The three-neuron network, linked through artificial synapses that emulate the real thing, was able to reproduce a classic neuroscience experiment that’s considered the basis of learning and memory in the brain. In other words, artificial neuron and synapse “chips” have progressed to the point where they can actually use a biological neuron intermediary to form a circuit that, at least partially, behaves like the real thing.

Read more about it here https://singularityhub.com/2020/03/10/scientists-linked-artificial-and-biological-neurons-in-a-network-and-amazingly-it-worked/

Engineers crack 58-year-old puzzle on way to quantum breakthrough


Another happy accident in the world of science - this time with significant implications for development of quantum computers and sensors. A mishap during an experiment led quantum computing researchers to crack a mystery that had stood since 1961. A team of engineers at University of New South Wales Sydney controlled the nucleus of a single atom using only electric fields. "This discovery means that we now have a pathway to build quantum computers using single-atom spins without the need for any oscillating magnetic field for their operation," says UNSW's Scientia Professor of Quantum Engineering Andrea Morello. "Moreover, we can use these nuclei as exquisitely precise sensors of electric and magnetic fields, or to answer fundamental questions in quantum science."

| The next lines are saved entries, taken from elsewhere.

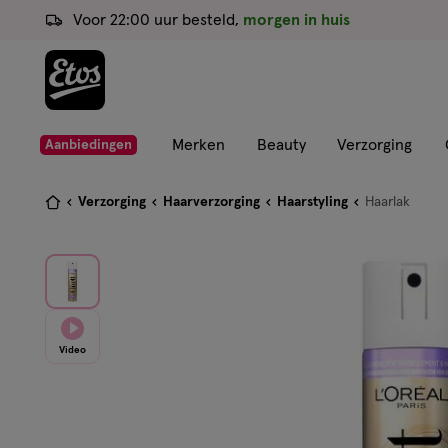
ga
Voor 22:00 uur besteld,
morgen in huis
naar
de
hoofd
content
ga
Merken
Beauty
Verzorging
Aanbiedingen
naar
de
Je
Verzorging
Haarverzorging
Haarstyling
Haarlak
zoekbalk
bent
ga
hier:
naar
de
footer
Video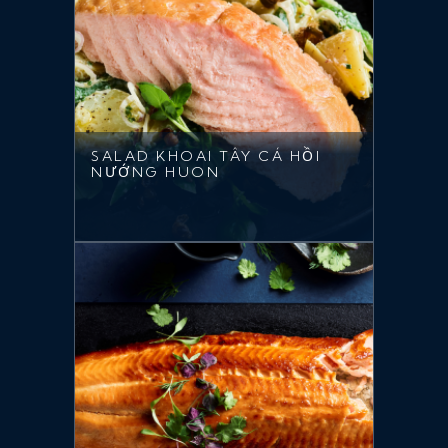
SALAD KHOAI TÂY CÁ HỒI
NƯỚNG HUON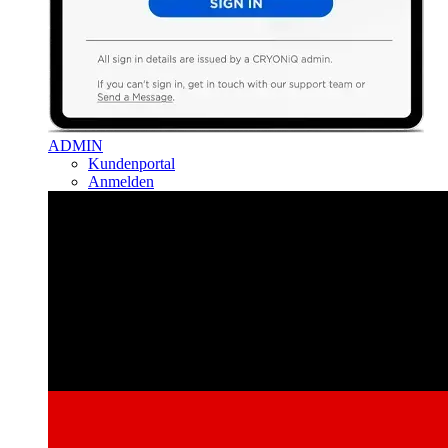
ADMIN
Kundenportal
Anmelden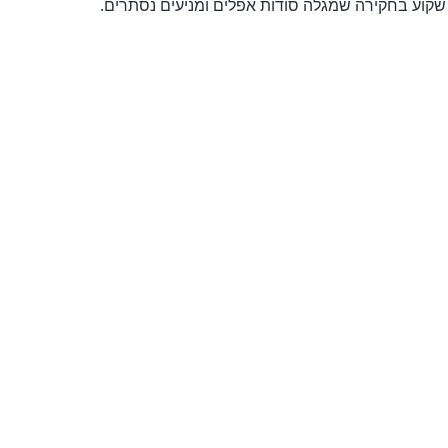
 שקוע בחקירה שמגלה סודות אפלים ומניעים נסתרים.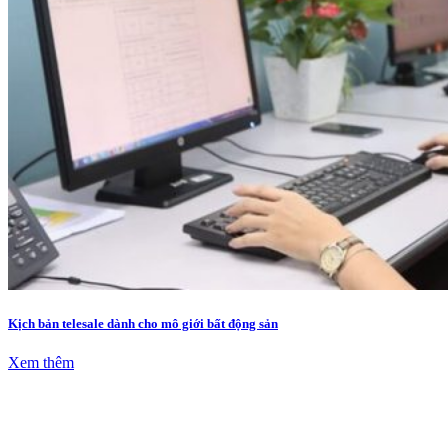
Kịch bản telesale dành cho mô giới bất động sản
Xem thêm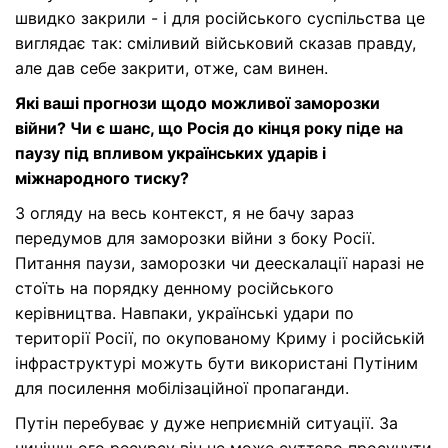
швидко закрили - і для російського суспільства це
виглядає так: сміливий військовий сказав правду,
але дав себе закрити, отже, сам винен.
Я
кі ваші прогнози щодо можливої заморозки
війни? Чи є шанс, що Росія
до кінця року
піде на
паузу під впливом українських ударів і
міжнародного тиску?
З огляду на весь контекст, я не бачу зараз
передумов для заморозки війни з боку Росії.
Питання паузи, заморозки чи деескалації наразі не
стоїть на порядку денному російського
керівництва. Навпаки, українські удари по
території Росії, по окупованому Криму і російській
інфраструктурі можуть бути використані Путіним
для посилення мобілізаційної пропаганди.
Путін перебуває у дуже неприємній ситуації. За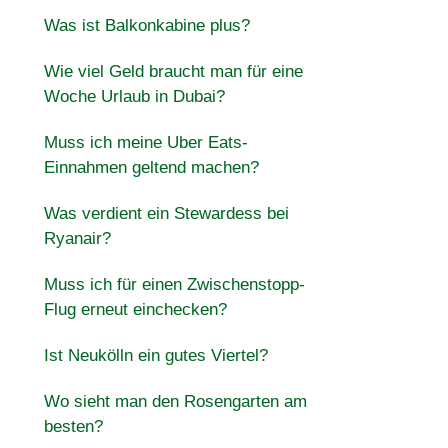
Was ist Balkonkabine plus?
Wie viel Geld braucht man für eine
Woche Urlaub in Dubai?
Muss ich meine Uber Eats-
Einnahmen geltend machen?
Was verdient ein Stewardess bei
Ryanair?
Muss ich für einen Zwischenstopp-
Flug erneut einchecken?
Ist Neukölln ein gutes Viertel?
Wo sieht man den Rosengarten am
besten?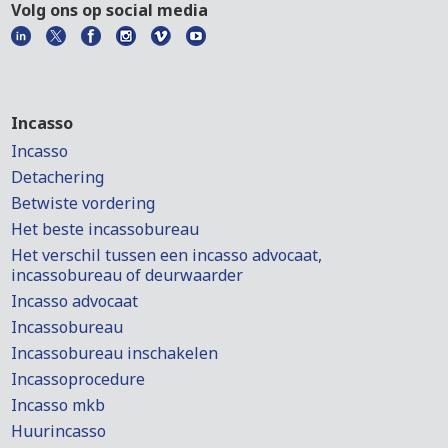
Volg ons op social media
Incasso
Incasso
Detachering
Betwiste vordering
Het beste incassobureau
Het verschil tussen een incasso advocaat,
incassobureau of deurwaarder
Incasso advocaat
Incassobureau
Incassobureau inschakelen
Incassoprocedure
Incasso mkb
Huurincasso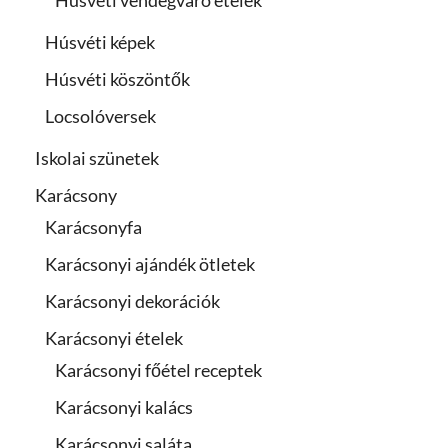
Húsvéti vendégváró ételek
Húsvéti képek
Húsvéti köszöntők
Locsolóversek
Iskolai szünetek
Karácsony
Karácsonyfa
Karácsonyi ajándék ötletek
Karácsonyi dekorációk
Karácsonyi ételek
Karácsonyi főétel receptek
Karácsonyi kalács
Karácsonyi saláta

Read more about it at https://www.sciencedaily.com/releases/2020/03/200311121822.htm

Using AI and big data to estimate economic recovery post covid19


Researchers on WeBank’s AI Moonshot Team have taken a deep learning system developed to detect solar panel installations from satellite imagery and repurposed it to track China’s economic recovery from the novel coronavirus outbreak. The team used its neural network to analyze visible, near-infrared, and short-wave infrared images from various satellites, including the infrared bands from the Sentinel-2 satellite. This allowed the system to look for hot spots indicative of actual steel manufacturing inside a plant.  In the early days of the outbreak, this analysis showed that steel manufacturing had dropped to a low of 29% of capacity. But by 9 February, it had recovered to 76%.